PROBLEMS AND TASKS -
**a)** Revise the article on high school diploma requirements from "Requiring a high" up to and including "high school diploma.", replacing "Q&A" with "question-and-answer page".
**b)** Return every line of the rows that contains the string "kern".

DOCUMENT SEGMENT -
--- begin ---

Requiring a high school diploma may in some circumstances be considered a violation of the Americans with Disabilities Act, according to guidance released by the The U.S. Equal Employment Opportunity Commission, according to the latest issue of the Legs and Regs Advisor, produced by Staffing Industry Analysts and the law firm Little Mendelson. According to the Advisor, the EEOC recently posted a Q&A on its website to clarify when an employer potentially violates the Americans with Disabilities Act by requiring employees to have a high school diploma.
Requiring a diploma is not in itself a violation. However, according to the EEOC, if that requirement screens out someone “who is unable to graduate because of a learning disability that meets the ADA’s definition of “disability,” the employer may not apply the standard unless it can demonstrate that the diploma requirement is job-related and consistent with business necessity.” While employers may continue to require high school diplomas, they may have to allow individuals who claim to have a learning disability that prevents them from earning a diploma “to demonstrate qualification for the job in some other way.”

--- end ---

DATA -

--- begin ---

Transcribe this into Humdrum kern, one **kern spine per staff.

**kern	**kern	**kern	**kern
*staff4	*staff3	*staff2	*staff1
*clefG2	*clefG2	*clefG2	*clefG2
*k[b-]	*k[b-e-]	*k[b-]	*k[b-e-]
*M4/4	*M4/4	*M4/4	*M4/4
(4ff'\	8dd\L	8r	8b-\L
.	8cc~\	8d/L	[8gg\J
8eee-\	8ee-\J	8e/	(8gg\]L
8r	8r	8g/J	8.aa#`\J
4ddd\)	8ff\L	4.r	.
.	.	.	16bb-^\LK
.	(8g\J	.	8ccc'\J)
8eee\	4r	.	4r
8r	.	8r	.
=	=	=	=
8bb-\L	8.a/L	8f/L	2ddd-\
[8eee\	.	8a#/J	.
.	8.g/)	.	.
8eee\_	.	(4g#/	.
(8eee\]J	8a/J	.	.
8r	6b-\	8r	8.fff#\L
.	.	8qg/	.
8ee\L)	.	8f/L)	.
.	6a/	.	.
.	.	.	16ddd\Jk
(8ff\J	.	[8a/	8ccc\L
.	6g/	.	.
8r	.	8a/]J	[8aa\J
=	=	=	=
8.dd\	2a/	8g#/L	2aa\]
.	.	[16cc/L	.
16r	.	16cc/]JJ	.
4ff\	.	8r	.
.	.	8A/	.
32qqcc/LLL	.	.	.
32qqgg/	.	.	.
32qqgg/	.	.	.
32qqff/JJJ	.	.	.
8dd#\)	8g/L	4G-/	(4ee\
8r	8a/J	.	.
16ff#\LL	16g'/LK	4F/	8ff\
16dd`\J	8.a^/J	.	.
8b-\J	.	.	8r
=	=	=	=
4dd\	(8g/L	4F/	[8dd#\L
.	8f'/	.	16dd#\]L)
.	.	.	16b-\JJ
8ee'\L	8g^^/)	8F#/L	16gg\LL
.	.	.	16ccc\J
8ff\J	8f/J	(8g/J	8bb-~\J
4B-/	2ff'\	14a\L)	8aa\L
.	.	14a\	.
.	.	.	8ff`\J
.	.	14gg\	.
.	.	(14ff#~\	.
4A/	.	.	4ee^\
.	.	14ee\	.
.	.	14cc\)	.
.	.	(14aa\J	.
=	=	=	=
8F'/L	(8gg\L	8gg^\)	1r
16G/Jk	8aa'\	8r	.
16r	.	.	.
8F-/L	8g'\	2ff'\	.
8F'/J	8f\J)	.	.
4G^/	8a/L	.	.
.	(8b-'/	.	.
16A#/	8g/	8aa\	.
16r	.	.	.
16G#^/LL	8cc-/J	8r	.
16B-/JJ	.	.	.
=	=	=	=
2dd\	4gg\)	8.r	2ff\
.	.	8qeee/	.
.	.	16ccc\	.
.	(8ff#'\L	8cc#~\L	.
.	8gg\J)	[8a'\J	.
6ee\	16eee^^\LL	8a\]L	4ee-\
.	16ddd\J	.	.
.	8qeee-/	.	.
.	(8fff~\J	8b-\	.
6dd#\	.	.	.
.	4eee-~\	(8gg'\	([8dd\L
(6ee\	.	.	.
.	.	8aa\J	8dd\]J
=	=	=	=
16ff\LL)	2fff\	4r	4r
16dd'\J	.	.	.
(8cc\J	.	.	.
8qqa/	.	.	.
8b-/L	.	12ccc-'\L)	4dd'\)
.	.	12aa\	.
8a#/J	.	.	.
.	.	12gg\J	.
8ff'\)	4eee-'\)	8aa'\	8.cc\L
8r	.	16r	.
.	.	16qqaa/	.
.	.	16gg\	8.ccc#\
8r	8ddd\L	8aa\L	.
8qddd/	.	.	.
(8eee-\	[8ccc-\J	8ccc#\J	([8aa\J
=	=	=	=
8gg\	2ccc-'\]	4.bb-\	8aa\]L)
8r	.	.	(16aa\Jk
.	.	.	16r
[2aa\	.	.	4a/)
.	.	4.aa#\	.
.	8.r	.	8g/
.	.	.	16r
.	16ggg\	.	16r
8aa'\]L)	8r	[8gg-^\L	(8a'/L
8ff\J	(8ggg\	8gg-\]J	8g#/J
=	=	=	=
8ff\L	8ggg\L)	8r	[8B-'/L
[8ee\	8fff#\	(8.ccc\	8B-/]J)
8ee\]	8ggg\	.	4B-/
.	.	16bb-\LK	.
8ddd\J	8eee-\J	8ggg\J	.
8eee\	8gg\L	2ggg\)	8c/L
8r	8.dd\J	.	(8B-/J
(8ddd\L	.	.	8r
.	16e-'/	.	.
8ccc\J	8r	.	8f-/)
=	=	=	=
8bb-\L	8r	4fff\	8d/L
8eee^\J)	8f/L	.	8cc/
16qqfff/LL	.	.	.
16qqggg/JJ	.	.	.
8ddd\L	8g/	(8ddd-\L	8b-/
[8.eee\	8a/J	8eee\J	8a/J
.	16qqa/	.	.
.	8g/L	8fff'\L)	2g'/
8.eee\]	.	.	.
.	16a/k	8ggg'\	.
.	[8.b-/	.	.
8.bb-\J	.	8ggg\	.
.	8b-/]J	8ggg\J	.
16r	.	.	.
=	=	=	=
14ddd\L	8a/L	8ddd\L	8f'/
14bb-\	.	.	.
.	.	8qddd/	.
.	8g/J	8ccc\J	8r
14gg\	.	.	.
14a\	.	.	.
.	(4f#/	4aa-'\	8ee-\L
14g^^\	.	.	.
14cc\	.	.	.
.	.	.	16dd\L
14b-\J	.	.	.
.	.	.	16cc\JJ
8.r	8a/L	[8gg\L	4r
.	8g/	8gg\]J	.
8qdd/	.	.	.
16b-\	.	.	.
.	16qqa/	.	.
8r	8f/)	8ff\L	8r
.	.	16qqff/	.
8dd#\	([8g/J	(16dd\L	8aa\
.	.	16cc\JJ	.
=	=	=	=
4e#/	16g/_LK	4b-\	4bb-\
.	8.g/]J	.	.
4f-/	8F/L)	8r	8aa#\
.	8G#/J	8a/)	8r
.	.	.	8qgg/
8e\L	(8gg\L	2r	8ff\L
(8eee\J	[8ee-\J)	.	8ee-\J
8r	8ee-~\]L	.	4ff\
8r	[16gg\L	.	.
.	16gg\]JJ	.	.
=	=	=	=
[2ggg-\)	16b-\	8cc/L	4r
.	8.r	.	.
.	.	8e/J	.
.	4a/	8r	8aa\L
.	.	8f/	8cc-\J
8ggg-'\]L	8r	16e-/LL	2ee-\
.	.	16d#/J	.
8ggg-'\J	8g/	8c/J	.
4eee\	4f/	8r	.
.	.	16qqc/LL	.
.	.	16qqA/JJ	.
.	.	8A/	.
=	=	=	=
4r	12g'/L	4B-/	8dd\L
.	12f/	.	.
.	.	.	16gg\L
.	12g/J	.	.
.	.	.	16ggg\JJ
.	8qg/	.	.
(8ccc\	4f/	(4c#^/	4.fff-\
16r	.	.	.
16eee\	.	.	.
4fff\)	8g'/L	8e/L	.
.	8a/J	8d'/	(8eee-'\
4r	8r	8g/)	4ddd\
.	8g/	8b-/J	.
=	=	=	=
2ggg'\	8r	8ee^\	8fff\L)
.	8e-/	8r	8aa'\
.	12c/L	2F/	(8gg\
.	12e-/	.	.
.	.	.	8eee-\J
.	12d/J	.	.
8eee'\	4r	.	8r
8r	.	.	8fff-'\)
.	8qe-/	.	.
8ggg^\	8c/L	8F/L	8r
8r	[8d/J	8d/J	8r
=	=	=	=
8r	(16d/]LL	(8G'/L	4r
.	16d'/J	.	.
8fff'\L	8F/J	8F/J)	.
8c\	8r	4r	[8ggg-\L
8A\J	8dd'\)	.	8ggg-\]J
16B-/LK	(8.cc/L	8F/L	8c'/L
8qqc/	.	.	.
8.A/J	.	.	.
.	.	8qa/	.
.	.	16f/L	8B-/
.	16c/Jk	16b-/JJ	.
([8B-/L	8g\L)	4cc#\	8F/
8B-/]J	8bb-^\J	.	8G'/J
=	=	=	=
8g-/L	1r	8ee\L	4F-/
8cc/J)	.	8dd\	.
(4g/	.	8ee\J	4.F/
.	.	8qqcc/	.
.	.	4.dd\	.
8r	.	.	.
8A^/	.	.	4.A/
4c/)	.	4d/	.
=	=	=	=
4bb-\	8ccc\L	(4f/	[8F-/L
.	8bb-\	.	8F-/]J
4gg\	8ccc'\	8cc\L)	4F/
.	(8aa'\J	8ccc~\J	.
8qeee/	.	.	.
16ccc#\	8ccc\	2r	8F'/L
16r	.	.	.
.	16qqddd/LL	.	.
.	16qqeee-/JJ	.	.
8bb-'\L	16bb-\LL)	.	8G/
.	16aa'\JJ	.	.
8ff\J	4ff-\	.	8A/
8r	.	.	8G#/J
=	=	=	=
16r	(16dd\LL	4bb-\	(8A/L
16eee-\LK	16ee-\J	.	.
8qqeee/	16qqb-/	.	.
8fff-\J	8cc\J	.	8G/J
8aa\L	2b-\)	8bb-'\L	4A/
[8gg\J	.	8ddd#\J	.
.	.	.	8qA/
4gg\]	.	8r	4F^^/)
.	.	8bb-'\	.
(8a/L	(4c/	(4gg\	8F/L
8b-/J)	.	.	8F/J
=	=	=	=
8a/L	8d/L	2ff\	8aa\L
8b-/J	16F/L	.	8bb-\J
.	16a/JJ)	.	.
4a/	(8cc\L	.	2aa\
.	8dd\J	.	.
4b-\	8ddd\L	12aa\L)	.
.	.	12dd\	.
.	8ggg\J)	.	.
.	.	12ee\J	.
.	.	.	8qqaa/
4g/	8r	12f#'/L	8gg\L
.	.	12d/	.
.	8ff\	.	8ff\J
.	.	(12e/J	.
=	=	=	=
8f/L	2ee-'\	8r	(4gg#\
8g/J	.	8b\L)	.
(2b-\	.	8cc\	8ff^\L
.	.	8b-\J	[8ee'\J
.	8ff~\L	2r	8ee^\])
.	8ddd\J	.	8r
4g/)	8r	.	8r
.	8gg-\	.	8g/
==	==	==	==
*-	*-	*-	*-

--- end ---

ANSWERS FOR THE TASKS -
**a)**
Requiring a high school diploma may in some circumstances be considered a violation of the Americans with Disabilities Act, according to guidance released by the The U.S. Equal Employment Opportunity Commission, according to the latest issue of the Legs and Regs Advisor, produced by Staffing Industry Analysts and the law firm Little Mendelson. According to the Advisor, the EEOC recently posted a question-and-answer page on its website to clarify when an employer potentially violates the Americans with Disabilities Act by requiring employees to have a high school diploma.

**b)**
Transcribe this into Humdrum kern, one **kern spine per staff.
**kern	**kern	**kern	**kern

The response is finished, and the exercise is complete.